Четырнадцатого декабря Людовику было объявлено, что он может встретиться со своими защитниками и что в тот же день к нему придет с визитом г-н де Мальзерб.

Преданность г-на де Мальзерба очень тронула короля, хотя по своему темпераменту он был малочувствителен к эмоциям такого рода.

Видя, с какой возвышенной простотой подходит к нему этот семидесятилетний старик, король ощутил, что сердце его переполняется благодарностью, и раскрыл — что случалось крайне редко — объятия, проговорив со слезами на глазах:

— Дорогой мой господин де Мальзерб, обнимите меня!

Прижав его к груди, король продолжал:

— Я знаю, с кем имею дело; я знаю, что меня ожидает, и готов принять смерть. Вот таким же, каким вы меня сейчас видите, — а ведь я вполне спокоен, не правда ли? — я и взойду на эшафот!

Шестнадцатого в Тампль прибыла депутация; она состояла из четырех членов Конвента: это были Валазе, Кошон, Гранпре и Дюпра.

Для изучения дела короля был назначен двадцать один депутат; все четверо входили в эту комиссию.

Они принесли королю обвинительный акт и бумаги, имевшие непосредственное отношение к его процессу.

Целый день ушел на чтение этих документов.

Каждая бумага оглашалась секретарем; после чтения Валазе говорил: "Вы признаете?.." Король отвечал "да" или "нет", вот и все.

Через несколько дней пришли те же комиссары и прочитали королю еще пятьдесят один документ; он подписал все бумаги, как и предыдущие.

Вместе это составляло сто пятьдесят восемь актов; королю были оставлены копии всех документов.

Тем временем у короля вздулся флюс.

Вспомнив, как приветствовал его Жильбер при встрече в Конвенте, король обратился в Коммуну с просьбой позволить его бывшему доктору Жильберу нанести ему визит, но Коммуна отказала.

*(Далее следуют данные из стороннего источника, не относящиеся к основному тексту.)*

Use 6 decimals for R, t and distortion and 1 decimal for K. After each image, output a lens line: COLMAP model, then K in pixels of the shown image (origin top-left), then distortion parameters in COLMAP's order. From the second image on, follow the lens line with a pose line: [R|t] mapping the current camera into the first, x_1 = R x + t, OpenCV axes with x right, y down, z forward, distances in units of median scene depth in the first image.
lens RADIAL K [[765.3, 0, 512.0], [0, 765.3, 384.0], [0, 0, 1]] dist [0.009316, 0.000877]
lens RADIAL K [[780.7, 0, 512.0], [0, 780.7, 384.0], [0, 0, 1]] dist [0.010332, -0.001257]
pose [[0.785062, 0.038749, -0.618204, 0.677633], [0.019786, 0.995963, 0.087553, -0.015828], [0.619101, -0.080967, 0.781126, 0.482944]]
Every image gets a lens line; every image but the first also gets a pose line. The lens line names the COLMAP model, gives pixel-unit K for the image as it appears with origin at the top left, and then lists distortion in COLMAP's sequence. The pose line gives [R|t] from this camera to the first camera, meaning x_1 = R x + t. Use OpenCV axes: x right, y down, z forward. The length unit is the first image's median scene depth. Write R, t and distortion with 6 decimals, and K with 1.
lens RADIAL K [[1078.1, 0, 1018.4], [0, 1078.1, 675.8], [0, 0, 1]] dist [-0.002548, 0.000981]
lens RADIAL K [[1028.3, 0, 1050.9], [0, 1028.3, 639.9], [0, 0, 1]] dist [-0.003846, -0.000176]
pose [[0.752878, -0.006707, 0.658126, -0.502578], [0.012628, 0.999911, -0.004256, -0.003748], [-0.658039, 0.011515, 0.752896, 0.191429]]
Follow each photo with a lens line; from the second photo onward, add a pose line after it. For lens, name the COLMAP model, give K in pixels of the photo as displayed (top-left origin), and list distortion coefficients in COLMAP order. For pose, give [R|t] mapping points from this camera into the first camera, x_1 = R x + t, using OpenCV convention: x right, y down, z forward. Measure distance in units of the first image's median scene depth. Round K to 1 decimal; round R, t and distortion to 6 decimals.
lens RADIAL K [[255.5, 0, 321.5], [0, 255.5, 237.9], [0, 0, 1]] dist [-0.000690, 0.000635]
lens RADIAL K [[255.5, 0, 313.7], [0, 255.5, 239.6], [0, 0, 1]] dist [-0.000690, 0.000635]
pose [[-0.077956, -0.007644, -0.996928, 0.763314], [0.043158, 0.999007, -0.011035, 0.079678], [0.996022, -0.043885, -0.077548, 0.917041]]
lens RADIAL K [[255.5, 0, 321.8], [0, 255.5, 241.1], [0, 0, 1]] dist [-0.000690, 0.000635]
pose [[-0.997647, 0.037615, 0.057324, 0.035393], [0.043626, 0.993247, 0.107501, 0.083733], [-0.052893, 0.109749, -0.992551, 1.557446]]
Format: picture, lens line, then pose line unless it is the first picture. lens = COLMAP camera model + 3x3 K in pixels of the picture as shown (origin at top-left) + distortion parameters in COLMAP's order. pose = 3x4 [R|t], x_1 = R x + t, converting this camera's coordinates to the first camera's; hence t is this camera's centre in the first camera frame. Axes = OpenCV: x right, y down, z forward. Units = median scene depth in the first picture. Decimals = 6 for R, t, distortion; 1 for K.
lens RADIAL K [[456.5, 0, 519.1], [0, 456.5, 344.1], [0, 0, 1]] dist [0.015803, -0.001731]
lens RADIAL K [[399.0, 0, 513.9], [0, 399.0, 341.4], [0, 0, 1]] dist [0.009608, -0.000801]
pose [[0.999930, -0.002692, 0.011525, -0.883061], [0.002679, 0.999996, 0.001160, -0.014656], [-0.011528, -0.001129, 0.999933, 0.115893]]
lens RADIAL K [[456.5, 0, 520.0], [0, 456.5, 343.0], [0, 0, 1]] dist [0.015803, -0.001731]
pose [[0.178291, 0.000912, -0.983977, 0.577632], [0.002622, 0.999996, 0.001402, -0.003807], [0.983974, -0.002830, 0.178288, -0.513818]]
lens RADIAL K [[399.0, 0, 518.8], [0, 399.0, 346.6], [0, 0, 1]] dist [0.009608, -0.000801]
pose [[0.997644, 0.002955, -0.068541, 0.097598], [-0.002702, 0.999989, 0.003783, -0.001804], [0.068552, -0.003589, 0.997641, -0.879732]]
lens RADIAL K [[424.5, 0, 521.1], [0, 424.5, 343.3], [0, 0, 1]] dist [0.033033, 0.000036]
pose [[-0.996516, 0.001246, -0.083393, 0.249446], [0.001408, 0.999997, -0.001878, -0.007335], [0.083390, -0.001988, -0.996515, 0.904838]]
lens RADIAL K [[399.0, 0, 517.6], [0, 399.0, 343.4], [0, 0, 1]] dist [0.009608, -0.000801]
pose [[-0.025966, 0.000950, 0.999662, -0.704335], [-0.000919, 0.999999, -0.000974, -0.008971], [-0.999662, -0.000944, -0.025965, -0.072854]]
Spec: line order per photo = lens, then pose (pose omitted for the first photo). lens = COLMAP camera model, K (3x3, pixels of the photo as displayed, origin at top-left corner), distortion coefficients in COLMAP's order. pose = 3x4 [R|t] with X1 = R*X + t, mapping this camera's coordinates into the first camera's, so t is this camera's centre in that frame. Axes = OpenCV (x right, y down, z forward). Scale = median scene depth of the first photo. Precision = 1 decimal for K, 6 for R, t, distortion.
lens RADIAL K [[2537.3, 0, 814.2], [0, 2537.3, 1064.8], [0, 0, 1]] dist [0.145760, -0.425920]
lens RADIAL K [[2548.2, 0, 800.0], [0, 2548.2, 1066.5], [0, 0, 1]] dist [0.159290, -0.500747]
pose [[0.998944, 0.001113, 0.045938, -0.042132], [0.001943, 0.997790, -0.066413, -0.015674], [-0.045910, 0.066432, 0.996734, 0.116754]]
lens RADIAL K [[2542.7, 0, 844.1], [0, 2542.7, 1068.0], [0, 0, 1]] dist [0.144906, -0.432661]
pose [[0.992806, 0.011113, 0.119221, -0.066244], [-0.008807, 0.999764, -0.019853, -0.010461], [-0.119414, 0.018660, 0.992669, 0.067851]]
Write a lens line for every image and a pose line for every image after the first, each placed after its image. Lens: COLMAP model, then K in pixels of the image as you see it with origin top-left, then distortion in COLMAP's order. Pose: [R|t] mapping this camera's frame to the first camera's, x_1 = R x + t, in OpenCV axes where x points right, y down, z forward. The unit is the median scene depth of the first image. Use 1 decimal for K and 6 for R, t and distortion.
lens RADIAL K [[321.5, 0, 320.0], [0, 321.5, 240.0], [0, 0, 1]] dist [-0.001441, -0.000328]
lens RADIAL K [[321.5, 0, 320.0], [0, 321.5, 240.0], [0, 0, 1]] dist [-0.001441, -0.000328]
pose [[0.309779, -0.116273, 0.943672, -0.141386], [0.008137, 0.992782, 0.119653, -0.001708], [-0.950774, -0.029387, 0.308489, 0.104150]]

— Пускай Капет не пьет ледяной воды, — заметил один из ее членов, — и флюсов у него не будет.

Двадцать шестого король должен был второй раз встать перед барьером в Конвенте.

У него еще больше отросла щетина; как мы уже сказали, она была некрасивой — бесцветной и редкой. Людовик попросил вернуть ему бритвы; просьба его была удовлетворена, но с условием, что он воспользуется ими в присутствии четырех муниципальных гвардейцев!

Двадцать пятого в одиннадцать часов вечера он взялся за составление завещания. Этот документ настолько хорошо известен, что, хотя он составлен трогательно, в христианском духе, мы его не приводим.

Два завещания не раз вызывали у нас интерес: завещание Людовика XVI, стоявшего перед лицом республики, но видевшего перед собой только монархию, и завещание герцога Орлеанского, находившегося перед лицом монархии, но видевшего перед собой только республику.

Мы приведем лишь одну фразу из завещания Людовика XVI, потому что она поможет нам ответить на вопрос о точке зрения. Как принято думать, каждый видит не только то, что существует в действительности, но и то, что открывается с определенной точки зрения.

"В заключение, — писал Людовик XVI, — я заявляю перед лицом Господа Бога нашего, будучи готов пред ним предстать, что не могу упрекнуть себя ни в одном из вменяемых мне преступлений".